The doctors, writing opioid prescriptions to patients for their pain, believed they were prescribing a powerful pain reliever with excellent benefits. To make matters more dire for young white people living in rural areas, these painkillers were the key to keeping patients comfortable: much of rural America is woefully lacking in drug addiction specialists, therapists, and rehabilitation facilities. Thus, powerful medicine is often a rural doctor’s best chance of providing the kind of healing that their patients deserve. The ease of the prescription, the low numbers of medical professionals, and the tendency on the part of doctors in the 90s to assume that the face of addiction is that of a Black or brown person are all reasons for the rising number of opioid deaths in the nation. Rehabilitation for drug and alcohol addiction, though, can help anyone who is able to make it into a facility.
Heroin and Fentanyl
Heroin deaths in rural America have risen steadily and surely since the 1990s, and heroin overdose is one of the most common reasons for opioid overdose death today.

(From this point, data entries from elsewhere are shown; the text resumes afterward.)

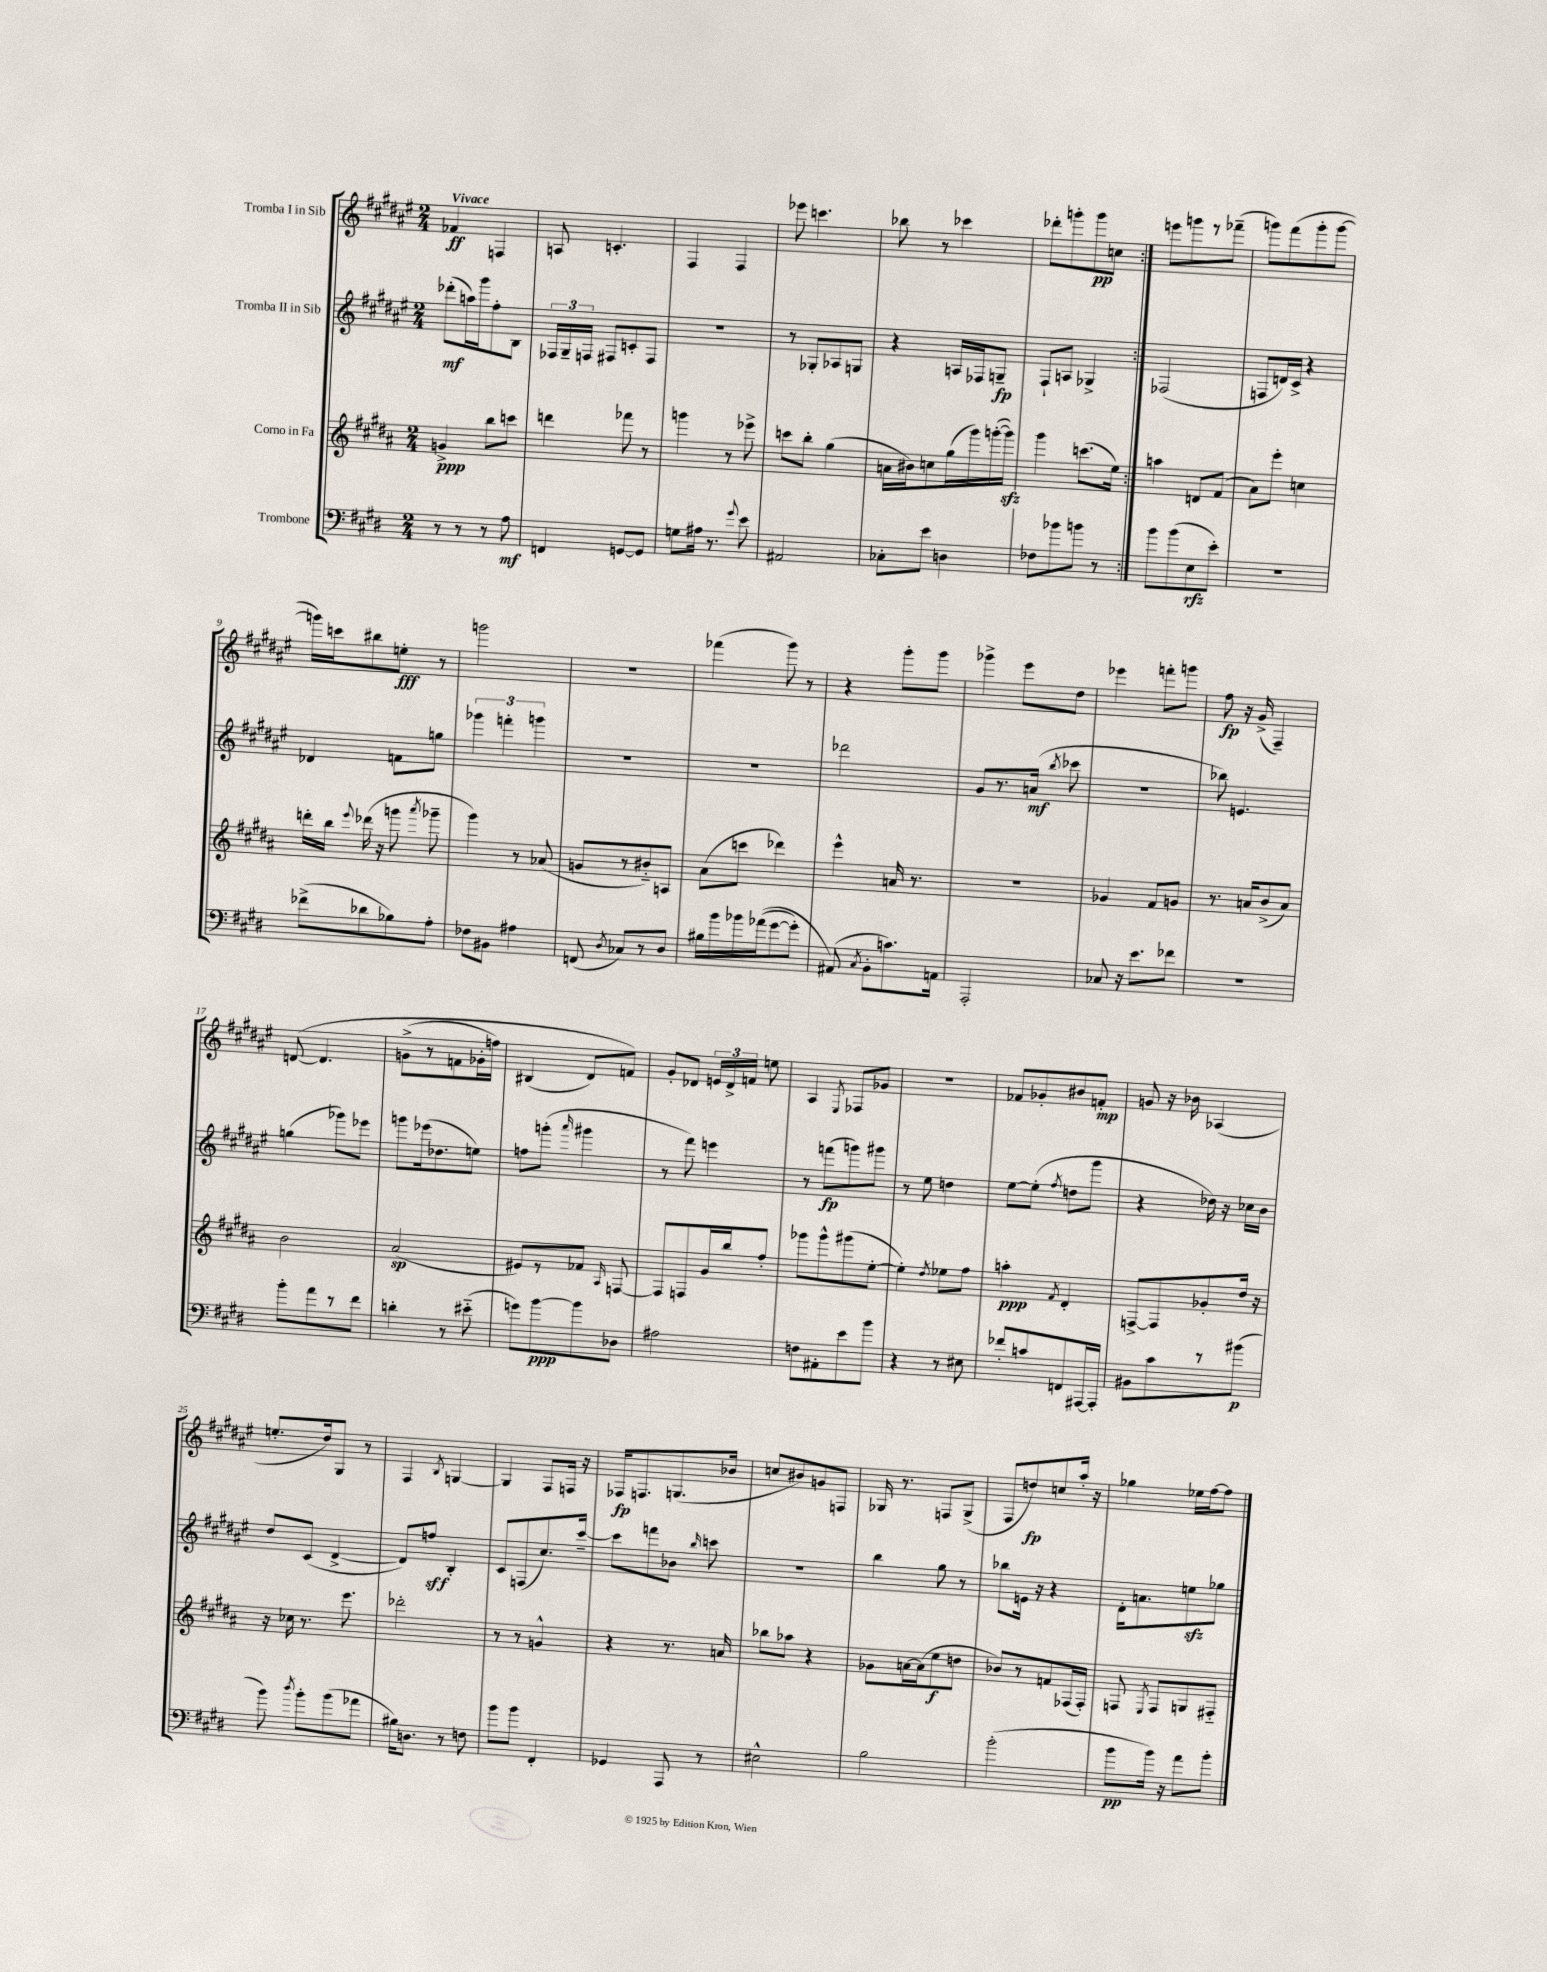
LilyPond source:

<<
\new StaffGroup <<
\new Staff = "s0" \with { instrumentName = "Tromba I in Sib" } {
    \clef treble \key fis \major \numericTimeSignature \time 2/4 \tempo "Vivace"
    \autoBeamOff \repeat volta 2 { fes'4\ff f4 |
    a8 c'4.-. |
    fis4 fis4 |
    ees'''8 c'''4. |
    bes''8 r8 ces'''4 |
    des'''8[-. g'''8-. g'''8\pp c''8] | }
    e'''8[ g'''8 r8 fes'''8]--( |
    g'''8[) fis'''8( g'''8-. g'''8]~ |
    g'''16[) c'''16 bis''8 e''8]-.\fff r8 |
    g'''2 |
    R2 |
    fes'''4( gis'''8) r8 |
    r4 gis'''8[-. gis'''8] |
    ges'''4-> eis'''8[ dis''8] |
    ees'''4 f'''8[-. g'''8] |
    fis''8\fp r16 gis'16->( fis4--) |
    d'8~\( d'4. |
    g'8[->( r8 f'8 ges'16-. f''16]) |
    bis4( dis'8[) f'8]\) |
    gis'8[-. des'8] \tuplet 3/2 { e'16[ des'16-> f'16] } e''8 |
    ais4 \acciaccatura { eis8 } fes8[ ges'8] |
    r2 |
    fes'8[ ges'8-. bis'8 f'8]-.\mp |
    g'8 r16 bes'16 aes4( |
    e''8.[-. dis''16) gis8] r8 |
    fis4 \acciaccatura { b8 } g4~ |
    g4 fis8[ f16] r16 |
    fes16[\fp f8. g8.( bes'16] |
    c''8[ bis'8) g'8 f8] |
    ges16 r8. f8[ ges8]->( |
    fis8[ d''8\fp) c''8 ais''16]-. r16 |
    ges''4 ees''16[ fis''16~ fis''8] \bar "|." |
}
\new Staff = "s1" \with { instrumentName = "Tromba II in Sib" } {
    \clef treble \key fis \major \numericTimeSignature \time 2/4
    \autoBeamOff \repeat volta 2 { des'''8[-.\mf( a''16) gis'''16 fis''8-. b8] |
    \tuplet 3/2 { fes16[ gis16-- f16] } fis8[ c'8-. fis8] |
    R2 |
    r8 ges8[-. aes8 g8] |
    r4 a16[ fes16 g8]--\fp |
    fis8[-! a8] ges4-> | }
    fes2( |
    f8[ d'16) cis'16]-> r4 |
    des'4 f'8[ g''8] |
    \tuplet 3/2 { ges'''4 f'''4-. g'''4 } |
    r2 |
    R2 |
    des'''2 |
    gis'8[ r8. a'16]\mf( \acciaccatura { b''8 } ces'''8 |
    r2 |
    bes''8) e'4. |
    g''4( ges'''8[) ees'''8] |
    g'''8[ ees'''16( des''8. e''8]) |
    f''8[ g'''8]-.( \grace { ais'''16 } gis'''4 |
    r8 fis'''8) e'''4 |
    r8 f'''8[\fp( g'''8) gis'''8] |
    r8 eis''8 d''4 |
    eis''8[~ eis''8]-.( \acciaccatura { fis''8 } d''8[ gis'''8] |
    r4 des''16) r16 ces''16[ b'16] |
    dis''8[ cis'8]( dis'4~-> |
    dis'8[) f''8]\sff b4-. |
    cis'8[ f8( cis''8.) cis'''16]~-- |
    cis'''8[ f'''8 bes'8] \grace { b''16 } c'''8 |
    R2 |
    b''4 gis''8 r8 |
    bes''8[ e'16] r16 r4 |
    dis'16[-. a'8. e''8\sfz ges''8] \bar "|." |
}
\new Staff = "s2" \with { instrumentName = "Corno in Fa" } {
    \clef treble \key b \major \numericTimeSignature \time 2/4
    \autoBeamOff \repeat volta 2 { g'4->\ppp b''8[ c'''8] |
    d'''4 fes'''8 r8 |
    g'''4 r8 ees'''8-> |
    c'''8[ b''8]-. gis''4( |
    a'16[ bis'16) c''8 gis''16( gis'''16) g'''16~-.( g'''16]\sfz) |
    gis'''4 c'''8.[( e''16]) | }
    a''4 d'8[ fis'8]( |
    ais'8[) e'''8]-. c''4 |
    d'''16[-. b''16] \appoggiatura { e'''8 } des'''16( r16 g'''8 \acciaccatura { ais'''8 } ges'''8-- |
    gis'''4) r8 aes'8( |
    g'8[ r8 bis'8-_) a8] |
    ais'8[( c'''8] des'''4) |
    e'''4-^ a'16 r8. |
    r2 |
    ges'4 fis'8[ g'8] |
    r8. a'16[ b'8->( a'8]) |
    b'2 |
    ais'2\sp( |
    eis'8[) r8 fes'8] \grace { ais16 } f8~ |
    f8[ f8 gis'16 b''16 fis''8]-. |
    ges'''8[ ges'''8-^ gis'''8( e''8]~-. |
    e''4-.) \acciaccatura { dis''8 } ees''8[ fis''8] |
    a''4-.\ppp \acciaccatura { fis'8 } dis'4-. |
    f8[~-> f8 ges'8-. dis''16] r16 |
    r16 ces''16 r8. e'''8. |
    des'''2-. |
    r8 r8 g'4-^ |
    r4 r8. a'16 |
    bes''8[ aes''8] r4 |
    ges'8[ a'16~ a'16( e''8\f d''8] |
    bes'8[) r8 f'8 fes16( fes16]-.) |
    f8 \acciaccatura { e8 } f8[ g8 fis8]-_ \bar "|." |
}
\new Staff = "s3" \with { instrumentName = "Trombone" } {
    \clef bass \key e \major \numericTimeSignature \time 2/4
    \autoBeamOff \repeat volta 2 { r8 r8 r8 a8\mf |
    f,4 g,8[~ g,8] |
    g8[ ais16] r8. \appoggiatura { gis'8 } e'8 |
    ais,2 |
    ces8[-. e'8] d4 |
    fes8[ bes'8 b'8] r8 | }
    b'8[ b'8( e8\rfz e'8]-.) |
    R2 |
    fes'8[->( des'8 bes8) a8]-. |
    fes8[ bis,8] ais4 |
    f,8( \acciaccatura { dis8 } ces8[) r8 dis8] |
    bis16[ b'16 bes'16 aes'16(\( gis'8~ gis'8]-.) |
    ais,8(\) \acciaccatura { cis8 } b,8[-. c'8.) a,16] |
    a,,2-. |
    ces8 r16 e'8.[ fes'8] |
    R2 |
    b'8[-. a'8 r8 fis'8] |
    d'4-. r8 eis'8-_( |
    g'8[) b'8~\ppp b'8 des8] |
    ais2 |
    f8[ ais,8-. e'8 b'8] |
    r4 r8 eis8 |
    fes'8[-. c'8 f,8 ais,,16~ ais,,16]-. |
    bis,8[ cis'8 r8 bis'8]\p( |
    b'8) \acciaccatura { dis''8 } b'8[-. b'8( aes'8] |
    bis16[) d8.] r8 f8 |
    b'8[ b'8] fis,4-. |
    ges,4 a,,8 r8 |
    eis2-^ |
    b2 |
    b'2-.( |
    b'8[\pp b'16]) r16 a'8[ b'8]-. \bar "|." |
}
>>
>>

The rise in heroin overdose deaths is part of the disastrous opioid epidemic – in fact, studies have concluded that a person who abuses prescription opioids is highly likely to later become addicted to heroin, which produces a similar high for a lower price. Never forget that opioid prescription drugs, common though they might be, are very expensive – some medicines can cost hundreds of dollars per pill, putting a person living with addiction in a difficult financial position.
Enter heroin – a cheaper, extremely dangerous cousin of commercial opiate painkillers. Heroin use spreads so quickly because addiction can occur in as little as one to two uses. Heroin is powerful, powerfully addictive, and relatively easy to get. With prescription opioid abuse at an all-time high, it makes sense that people would eventually seek out heroin, an alternative that can be obtained with half of the effort as prescription painkillers.
Even scarier than the powerful heroin is Fentanyl, a synthetic opioid that offers the same effects as heroin, but in a much smaller dose. Like heroin, Fentanyl makes the user feel blissful and euphoric.
During that crucial time in 2013 and 2014, Fentanyl abuse became a public health concern, with the people most vulnerable to its wiles already living with addiction to opioid drugs. Rural areas are some of the first to experience the worst of economic depressions; the 2008 financial crisis was never fully resolved in much of the country, creating a unique class of stressors for people living in rural areas. With so many people dying, it is extremely important to check in with friends and family members. You never know who is having a difficult time, and considering all available options.